Un insegnante di religione cattolica non può essere soltanto un uomo o una donna di cultura cristiana. L’erudizione cristiana può diventare patrimonio anche di un non credente, interessato a conoscere scritti e contenuti relativi alla storia del cristianesimo. L’insegnante di RC, da vero credente, deve piuttosto tendere alla sapienza cristiana, frutto dell’incontro tra la rivelazione divina e la conoscenza personale e contemplativa del Mistero di Cristo. Sì, proprio questo: l’insegnante di RC deve poter diventare e vivere da contemplativo del mistero, come i pastori, come i Magi, al fine di diventare una persona sapiente, e vivere con il sapore di Cristo nel cuore. La brama della sapienza cristiana deve illuminare e nutrire i rapporti tra “colleghi”. Penso a due antichi “insegnanti di religione”, così mi piace immaginarli, S. Basilio Magno e S. Gregorio Nazianzeno.
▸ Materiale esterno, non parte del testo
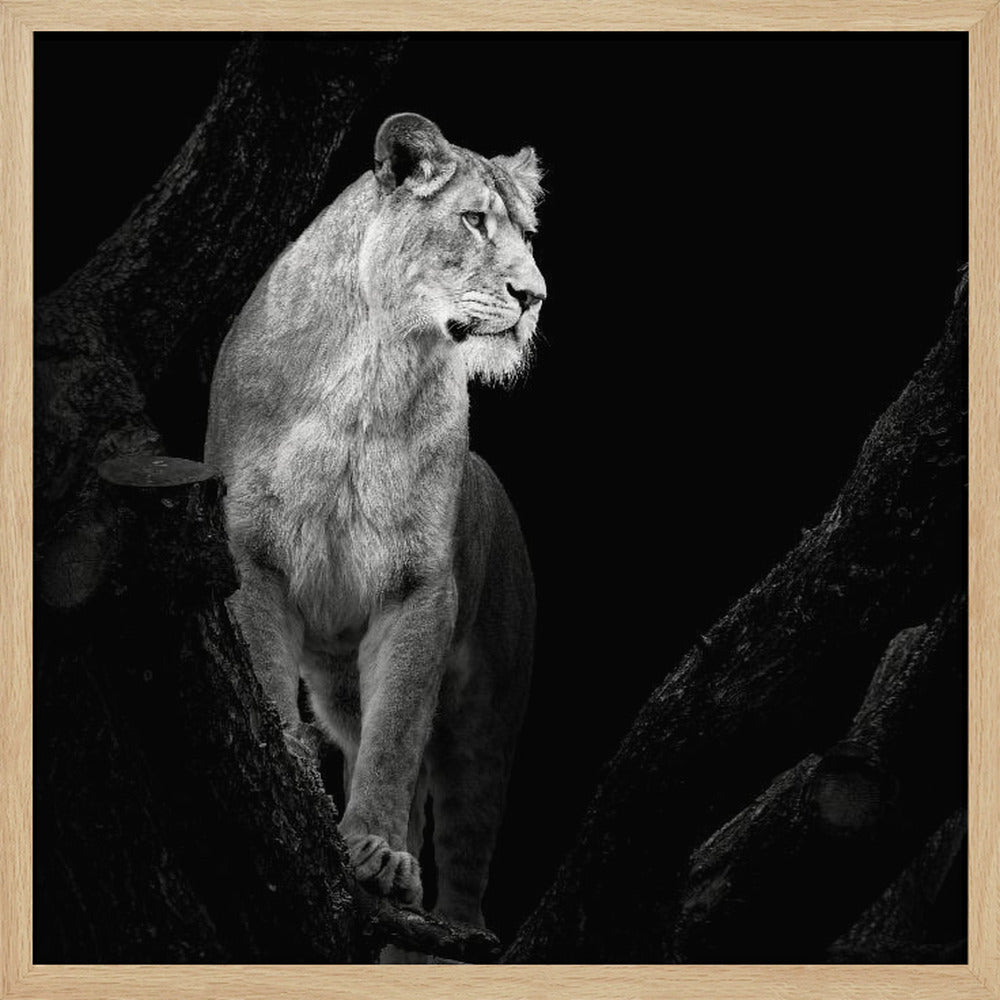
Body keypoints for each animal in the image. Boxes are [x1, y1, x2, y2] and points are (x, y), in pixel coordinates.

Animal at [204, 113, 544, 936]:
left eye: (527, 232)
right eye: (473, 220)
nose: (534, 296)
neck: (375, 369)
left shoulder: (419, 590)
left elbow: (397, 738)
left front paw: (380, 853)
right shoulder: (251, 556)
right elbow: (269, 681)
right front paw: (296, 777)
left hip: (491, 712)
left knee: (464, 836)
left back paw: (453, 930)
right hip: (338, 685)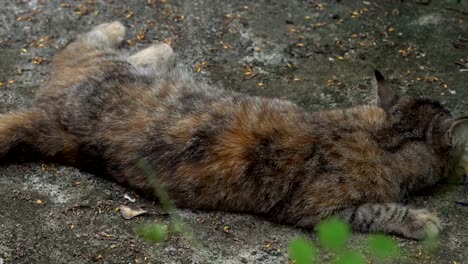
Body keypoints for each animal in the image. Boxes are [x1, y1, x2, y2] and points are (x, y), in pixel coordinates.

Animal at [1, 21, 466, 239]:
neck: (380, 136)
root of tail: (44, 112)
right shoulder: (320, 212)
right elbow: (379, 211)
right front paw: (420, 220)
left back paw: (155, 51)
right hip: (98, 66)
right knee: (78, 44)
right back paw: (129, 35)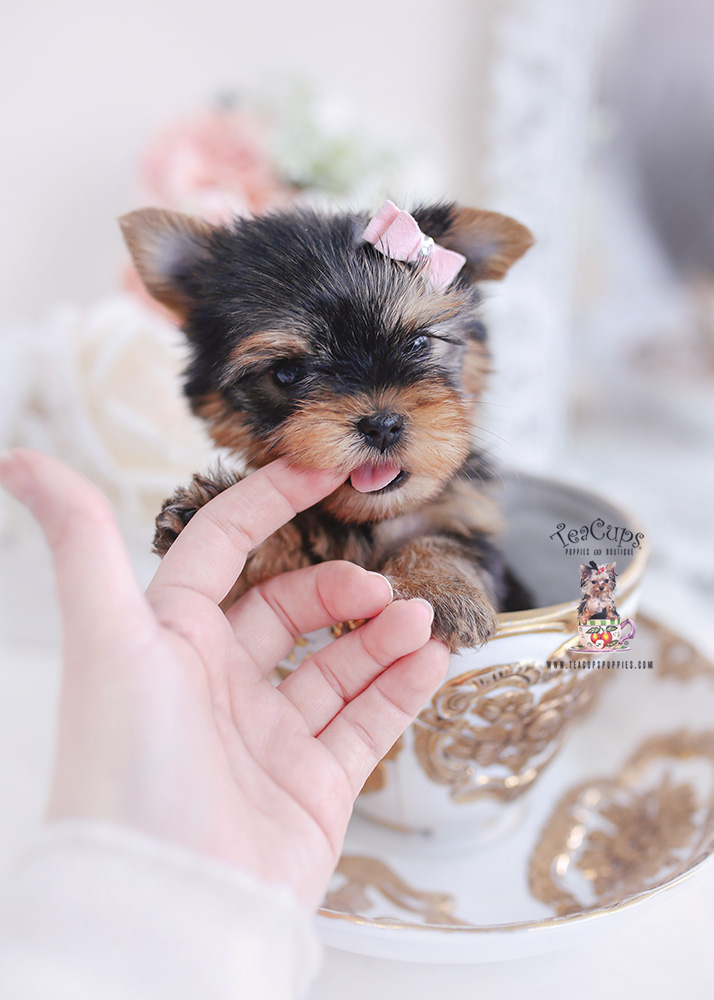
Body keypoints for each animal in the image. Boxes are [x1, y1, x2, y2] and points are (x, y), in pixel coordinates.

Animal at [121, 200, 536, 652]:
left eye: (419, 344)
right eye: (286, 373)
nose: (382, 424)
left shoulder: (465, 512)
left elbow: (449, 541)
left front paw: (436, 589)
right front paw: (223, 524)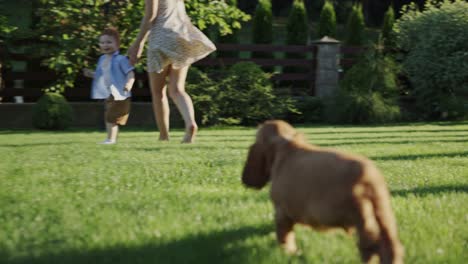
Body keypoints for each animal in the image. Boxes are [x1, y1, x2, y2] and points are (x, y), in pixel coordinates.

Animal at [241, 120, 402, 262]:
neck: (287, 145)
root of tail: (370, 177)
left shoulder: (281, 212)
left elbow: (285, 236)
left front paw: (287, 253)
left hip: (362, 218)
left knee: (370, 246)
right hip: (384, 215)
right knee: (392, 246)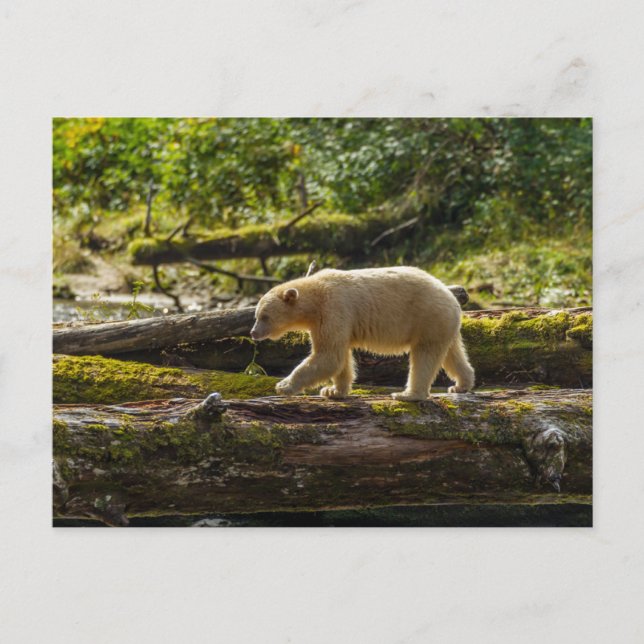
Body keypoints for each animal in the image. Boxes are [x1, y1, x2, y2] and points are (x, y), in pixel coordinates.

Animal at [250, 266, 475, 401]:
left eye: (264, 316)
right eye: (256, 315)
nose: (253, 333)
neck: (315, 297)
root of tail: (452, 298)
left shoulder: (333, 308)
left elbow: (328, 356)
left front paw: (283, 385)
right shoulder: (328, 320)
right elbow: (339, 357)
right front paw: (333, 391)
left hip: (427, 318)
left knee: (424, 356)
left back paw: (408, 394)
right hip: (443, 324)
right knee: (452, 353)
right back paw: (461, 385)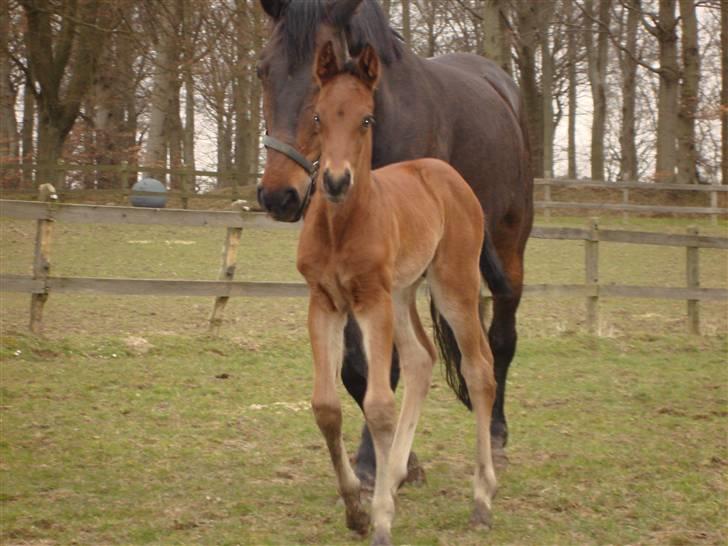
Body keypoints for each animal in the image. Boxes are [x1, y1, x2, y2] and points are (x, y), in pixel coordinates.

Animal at [258, 0, 536, 484]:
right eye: (262, 70)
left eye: (319, 78)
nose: (279, 194)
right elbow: (358, 368)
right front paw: (396, 459)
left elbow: (383, 365)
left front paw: (376, 462)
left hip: (507, 248)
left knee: (500, 339)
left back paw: (497, 436)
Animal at [298, 40, 498, 540]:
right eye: (318, 116)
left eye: (367, 119)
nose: (335, 181)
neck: (340, 227)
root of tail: (449, 176)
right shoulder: (324, 303)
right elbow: (326, 406)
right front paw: (356, 509)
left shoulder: (371, 301)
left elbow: (379, 406)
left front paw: (382, 520)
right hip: (404, 293)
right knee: (421, 359)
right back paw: (398, 475)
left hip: (453, 285)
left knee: (479, 370)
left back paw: (482, 498)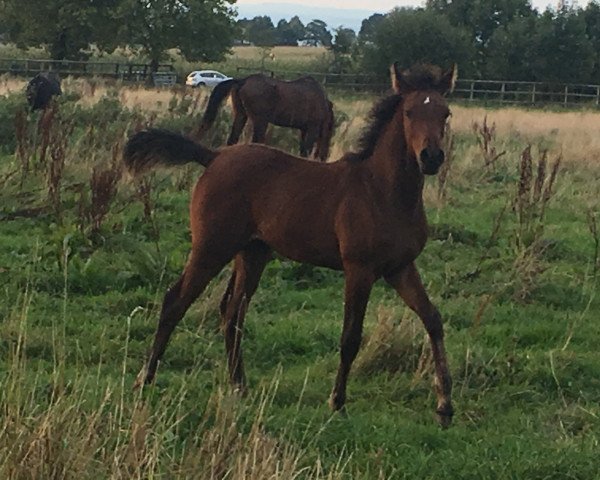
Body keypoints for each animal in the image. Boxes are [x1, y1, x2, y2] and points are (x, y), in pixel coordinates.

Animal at [198, 73, 336, 161]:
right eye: (329, 136)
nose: (324, 157)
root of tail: (243, 80)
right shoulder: (312, 128)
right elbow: (306, 150)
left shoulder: (303, 129)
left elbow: (302, 150)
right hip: (260, 121)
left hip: (241, 116)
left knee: (233, 140)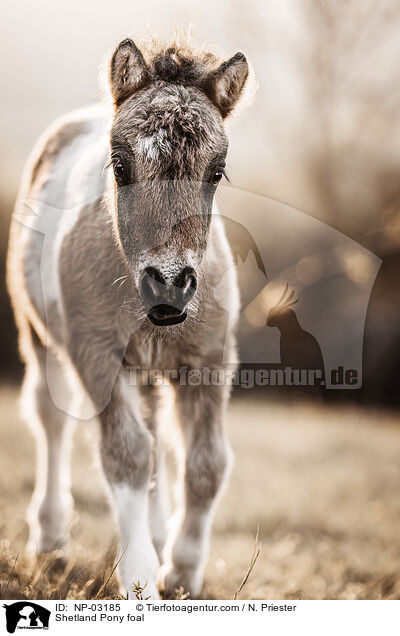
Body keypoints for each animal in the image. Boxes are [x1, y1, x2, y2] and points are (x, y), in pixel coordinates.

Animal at [6, 34, 252, 600]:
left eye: (216, 172)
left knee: (158, 429)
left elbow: (208, 462)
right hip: (38, 333)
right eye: (119, 166)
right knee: (51, 418)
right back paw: (50, 534)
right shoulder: (97, 356)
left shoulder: (209, 359)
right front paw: (140, 578)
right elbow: (126, 455)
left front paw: (182, 570)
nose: (169, 283)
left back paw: (160, 533)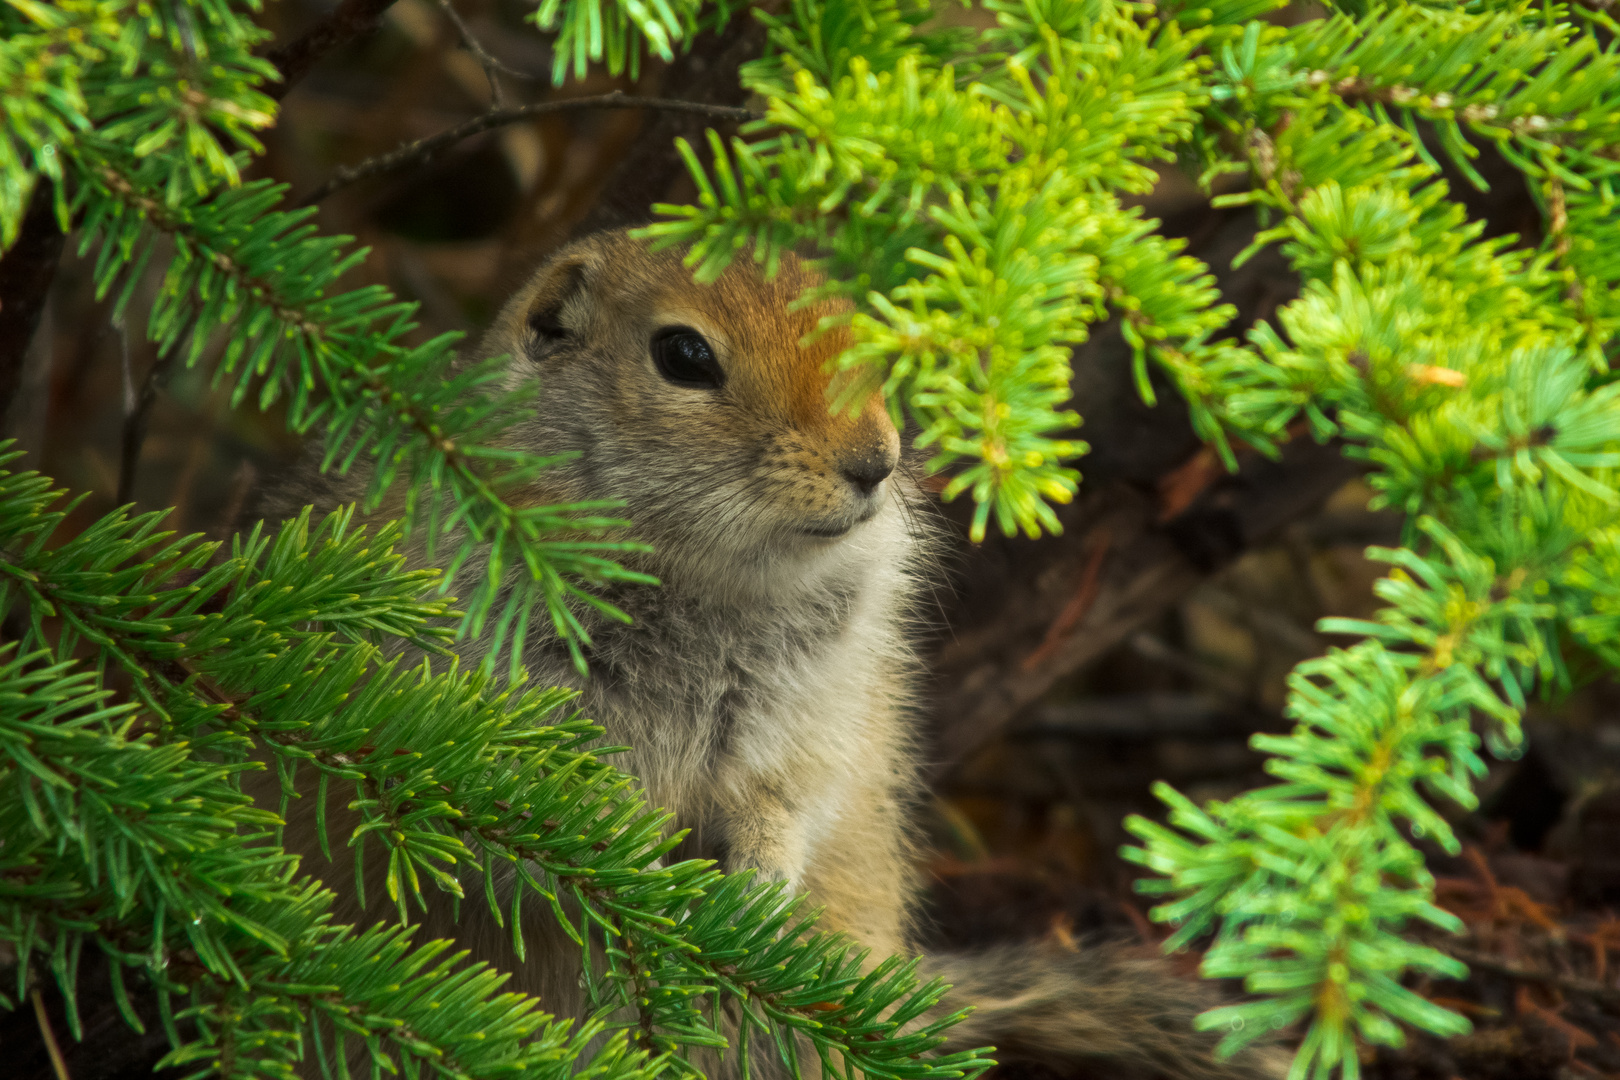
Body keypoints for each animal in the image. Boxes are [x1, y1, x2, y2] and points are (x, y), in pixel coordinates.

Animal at [262, 229, 1276, 1080]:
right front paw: (644, 877)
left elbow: (784, 803)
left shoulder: (808, 716)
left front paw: (749, 901)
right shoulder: (495, 694)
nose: (873, 462)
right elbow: (542, 823)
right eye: (682, 355)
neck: (704, 580)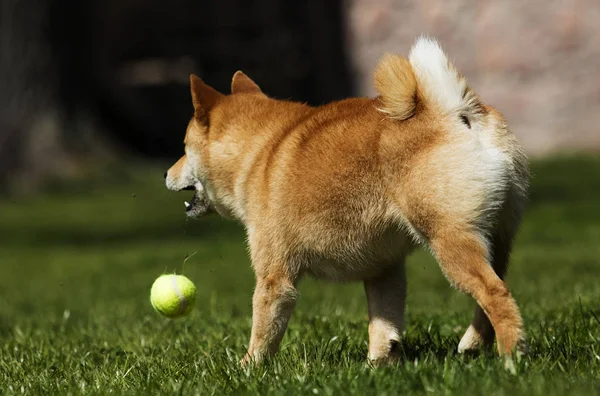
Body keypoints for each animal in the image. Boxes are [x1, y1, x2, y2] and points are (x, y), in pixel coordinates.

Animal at [164, 36, 528, 366]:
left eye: (183, 147)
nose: (166, 173)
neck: (260, 150)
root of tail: (456, 112)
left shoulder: (275, 276)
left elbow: (264, 330)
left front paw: (247, 368)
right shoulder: (384, 269)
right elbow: (383, 324)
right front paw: (378, 366)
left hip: (447, 239)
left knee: (495, 293)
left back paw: (512, 358)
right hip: (495, 238)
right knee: (497, 286)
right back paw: (474, 343)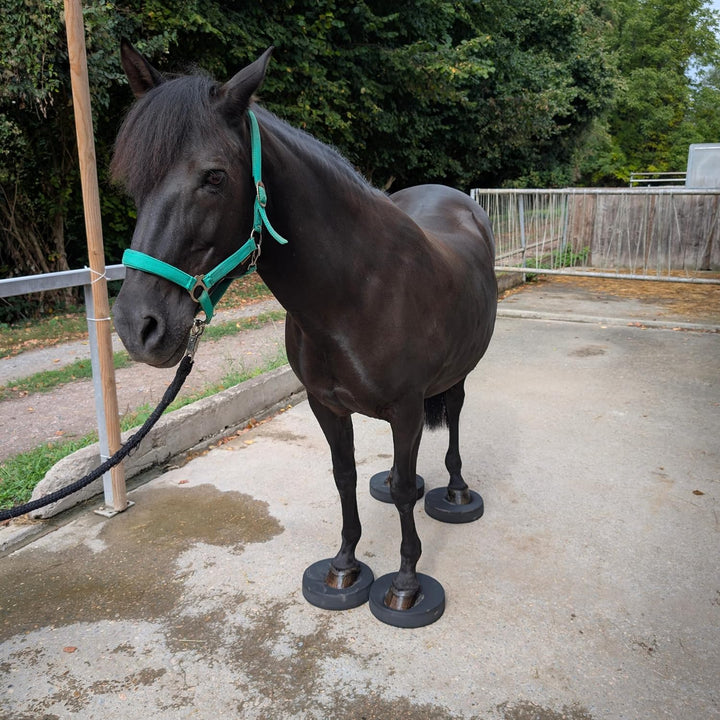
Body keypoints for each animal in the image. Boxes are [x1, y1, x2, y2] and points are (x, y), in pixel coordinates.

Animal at [111, 41, 497, 628]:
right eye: (134, 180)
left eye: (215, 177)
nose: (138, 326)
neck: (356, 291)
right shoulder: (326, 405)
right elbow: (344, 478)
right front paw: (344, 566)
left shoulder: (408, 407)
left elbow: (407, 498)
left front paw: (405, 583)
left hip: (456, 375)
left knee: (452, 418)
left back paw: (454, 492)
Il loro mutuo affetto, stima e amicizia rivelano una relazione di straordinaria bellezza. Il comune interesse per la sapienza cristiana li rende capaci di andare oltre le dinamiche che si riscontrano non di rado nei rapporti di lavoro: rivalità, invidia, incomprensioni…. Gregorio scrive del suo rapporto speciale di amicizia con Basilio: “Ci guidava la stessa ansia di sapere, cosa fra tutte eccitatrice d’invidia; eppure fra noi nessuna invidia, si apprezzava invece l’emulazione. Questa era la nostra gara: non chi fosse il primo, ma chi permettesse all’altro di esserlo […] E non ci si addebiti a presunzione se dico che eravamo l’uno all’altro norma e regola per distinguere il bene dal male. E mentre altri ricevono i loro titoli dai genitori, o se li procurano essi stessi dalle attività e imprese della loro vita, per noi invece era grande realtà e grande onore essere e chiamarci cristiani” (Discorso 43).
Il mio augurio che sia l’amore per la sapienza cristiana a migliorare la vostra vita, i vostri rapporti e il vostro servizio da docenti sapienti perché credenti.